A Golden Eagle soars over a line of ridgetop wind turbines. Photo by Dave Brandes.

Like many people, I am fascinated by bird flight. Unlike most people, I get to study flight of Golden Eagles for a living. These large birds move through the landscape primarily by soaring—a style of flying where they hold their wings outward and rarely flap, saving them considerable energy. Instead of flapping, they rely on rising air currents to gain altitude.

Two types of rising air currents provide most lift for soaring eagles. The first, thermal updrafts, form when energy from the sun heats air at the Earth’s surface and causes it to rise. Eagles circle within these columns of rising air to gain great altitude and then glide out of the thermals to move across the landscape.
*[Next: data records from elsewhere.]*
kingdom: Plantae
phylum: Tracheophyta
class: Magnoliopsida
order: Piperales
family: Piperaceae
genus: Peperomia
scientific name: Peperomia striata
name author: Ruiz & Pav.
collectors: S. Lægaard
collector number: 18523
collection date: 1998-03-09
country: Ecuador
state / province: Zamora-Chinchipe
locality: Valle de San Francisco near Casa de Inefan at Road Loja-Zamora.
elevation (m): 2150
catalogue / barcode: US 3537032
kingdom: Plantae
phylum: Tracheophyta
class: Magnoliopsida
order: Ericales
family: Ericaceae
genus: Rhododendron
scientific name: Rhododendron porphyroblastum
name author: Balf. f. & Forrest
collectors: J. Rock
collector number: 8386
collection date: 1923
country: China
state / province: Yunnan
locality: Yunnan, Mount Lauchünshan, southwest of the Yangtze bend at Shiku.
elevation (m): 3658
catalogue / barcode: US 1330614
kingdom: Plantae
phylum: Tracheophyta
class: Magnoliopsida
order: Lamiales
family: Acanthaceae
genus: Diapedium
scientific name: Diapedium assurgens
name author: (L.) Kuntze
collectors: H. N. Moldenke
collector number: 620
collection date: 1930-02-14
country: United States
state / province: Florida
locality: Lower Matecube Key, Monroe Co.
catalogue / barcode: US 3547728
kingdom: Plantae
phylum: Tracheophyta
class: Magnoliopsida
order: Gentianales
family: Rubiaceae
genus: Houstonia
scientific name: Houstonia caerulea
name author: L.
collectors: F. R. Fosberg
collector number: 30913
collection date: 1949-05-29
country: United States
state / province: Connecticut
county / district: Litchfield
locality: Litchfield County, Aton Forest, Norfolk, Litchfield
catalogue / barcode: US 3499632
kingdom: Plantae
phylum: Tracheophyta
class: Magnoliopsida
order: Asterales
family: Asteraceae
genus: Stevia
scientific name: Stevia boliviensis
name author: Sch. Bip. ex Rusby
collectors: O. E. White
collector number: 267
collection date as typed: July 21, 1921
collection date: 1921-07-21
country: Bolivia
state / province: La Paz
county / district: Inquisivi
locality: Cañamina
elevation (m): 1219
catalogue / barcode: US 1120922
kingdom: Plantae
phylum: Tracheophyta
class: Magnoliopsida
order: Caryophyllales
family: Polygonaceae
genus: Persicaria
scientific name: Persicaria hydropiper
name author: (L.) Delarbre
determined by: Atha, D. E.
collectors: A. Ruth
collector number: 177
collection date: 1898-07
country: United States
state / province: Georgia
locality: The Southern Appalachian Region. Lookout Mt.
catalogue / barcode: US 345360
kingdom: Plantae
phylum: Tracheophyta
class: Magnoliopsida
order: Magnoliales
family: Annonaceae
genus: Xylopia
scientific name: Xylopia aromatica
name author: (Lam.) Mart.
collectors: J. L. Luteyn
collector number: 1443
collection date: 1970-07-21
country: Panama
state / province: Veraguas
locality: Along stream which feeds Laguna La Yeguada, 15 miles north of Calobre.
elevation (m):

The second, orographic updrafts, form when winds are deflected upward by structures such as ridges or hills. Eagles can then soar at relatively low altitude above and along these structures.

Although updraft formation depends on the interaction of weather and topography, our goal for this study was to determine if topography alone can explain how high eagles soar. To do this, we used telemetry systems that we placed on the backs of 91 Golden Eagles in California, which recorded the eagles’ locations every 15 minutes. For each of the almost 180,000 locations we recorded of eagles in flight, we compared the eagle’s altitude with the characteristics of the topography below.

We found a strong relationship between topography and flight altitude for the Golden Eagles in our study. In places where the topography made the formation of orographic updrafts likely, eagles were more likely to fly at lower altitudes, while in places where the topography made the formation of thermal updrafts likely, eagles were more likely to fly at higher altitudes. We also found that the effects of some topographic features depended on their region within California, which may be due to regional differences in weather patterns, land cover, or a variety of other factors that we did not include in our analysis. Our topography-based model of flight altitude is much simpler than other models of avian flight altitude, thanks to the fact that it lets us ignore weather conditions, which are constantly changing. Instead, we can simply estimate how high a Golden Eagle is likely to be flying as it crosses over any point of interest in California. Wildlife managers can use this type of information to predict where eagles may collide with wind turbines and power lines; therefore, making these predictions in an accurate and straightforward way is critical for Golden Eagle conservation.